◆ WHAT IS EXPECTED: Where does the word "wrist" show up in the records? Copy every line that holds it.

——————————

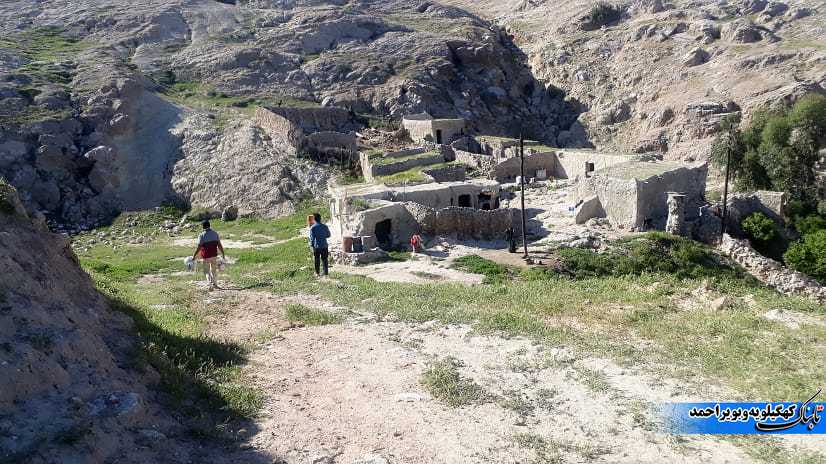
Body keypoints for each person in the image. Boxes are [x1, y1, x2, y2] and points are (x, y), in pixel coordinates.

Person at [192, 220, 225, 291]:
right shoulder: (215, 233)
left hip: (206, 256)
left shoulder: (201, 235)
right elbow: (219, 245)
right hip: (214, 255)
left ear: (203, 227)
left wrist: (194, 255)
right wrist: (223, 253)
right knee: (214, 270)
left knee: (206, 271)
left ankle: (210, 284)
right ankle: (215, 284)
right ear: (209, 225)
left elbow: (199, 247)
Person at [308, 212, 331, 277]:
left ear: (314, 219)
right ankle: (326, 274)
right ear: (320, 218)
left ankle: (317, 273)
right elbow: (328, 235)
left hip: (317, 246)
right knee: (325, 260)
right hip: (324, 245)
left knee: (317, 260)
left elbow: (312, 239)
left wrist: (312, 246)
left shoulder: (313, 227)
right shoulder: (325, 226)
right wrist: (322, 235)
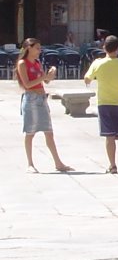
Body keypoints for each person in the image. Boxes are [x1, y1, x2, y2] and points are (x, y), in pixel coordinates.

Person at [15, 38, 72, 173]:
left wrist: (50, 75)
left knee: (49, 132)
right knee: (30, 132)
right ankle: (30, 164)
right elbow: (27, 84)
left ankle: (58, 163)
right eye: (37, 48)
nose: (39, 51)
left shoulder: (37, 62)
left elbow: (44, 82)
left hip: (41, 98)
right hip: (31, 99)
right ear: (29, 48)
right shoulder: (23, 63)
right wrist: (43, 77)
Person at [84, 35, 118, 174]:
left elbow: (87, 78)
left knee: (109, 136)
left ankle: (112, 165)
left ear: (104, 47)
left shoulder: (97, 63)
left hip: (104, 103)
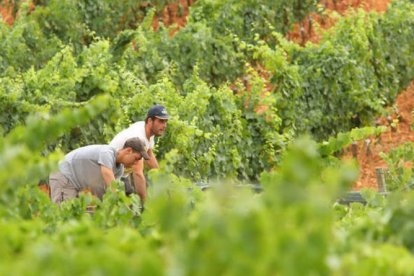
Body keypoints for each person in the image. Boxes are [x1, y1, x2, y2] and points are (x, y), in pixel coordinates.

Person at [49, 137, 150, 204]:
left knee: (76, 214)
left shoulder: (119, 169)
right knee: (64, 215)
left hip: (74, 184)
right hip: (63, 175)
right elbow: (108, 177)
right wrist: (118, 202)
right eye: (136, 158)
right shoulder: (108, 152)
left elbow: (104, 189)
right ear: (128, 151)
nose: (136, 163)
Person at [109, 104, 169, 202]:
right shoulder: (139, 137)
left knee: (129, 200)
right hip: (110, 172)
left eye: (166, 121)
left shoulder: (148, 131)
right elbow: (137, 173)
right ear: (150, 121)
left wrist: (160, 177)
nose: (164, 125)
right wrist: (144, 204)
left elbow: (149, 155)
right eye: (161, 121)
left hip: (121, 173)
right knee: (126, 205)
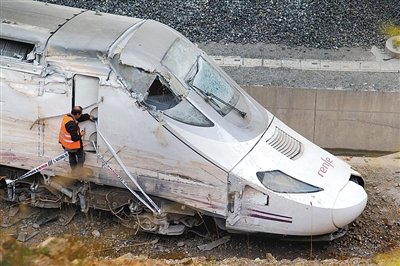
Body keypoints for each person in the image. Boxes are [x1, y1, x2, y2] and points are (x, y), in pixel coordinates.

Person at [59, 106, 96, 176]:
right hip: (73, 145)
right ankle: (78, 172)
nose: (81, 115)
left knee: (71, 156)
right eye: (80, 114)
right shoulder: (72, 124)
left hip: (66, 144)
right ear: (77, 114)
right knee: (81, 156)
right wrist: (81, 134)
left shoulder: (67, 117)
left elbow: (79, 118)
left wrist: (88, 116)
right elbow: (75, 138)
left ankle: (74, 172)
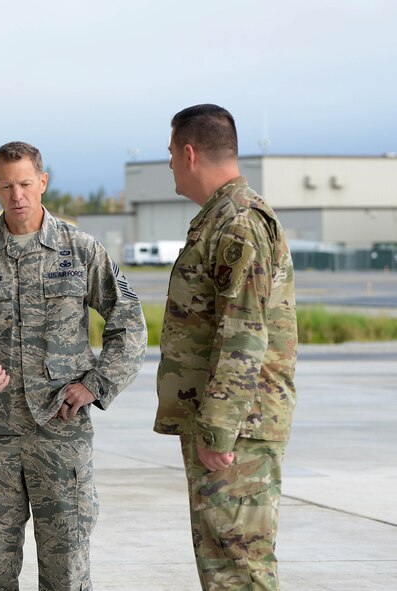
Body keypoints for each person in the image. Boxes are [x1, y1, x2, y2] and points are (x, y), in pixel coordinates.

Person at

——————————

◆ EXERCISE RESULT:
left wrist: (194, 255)
right wrist: (223, 253)
left wrist: (312, 246)
right wrist: (322, 235)
left wrist: (50, 75)
right wrist: (43, 77)
right wrist: (118, 202)
left wrist: (160, 177)
right wrist: (144, 204)
right wrist: (81, 134)
left wrist: (88, 116)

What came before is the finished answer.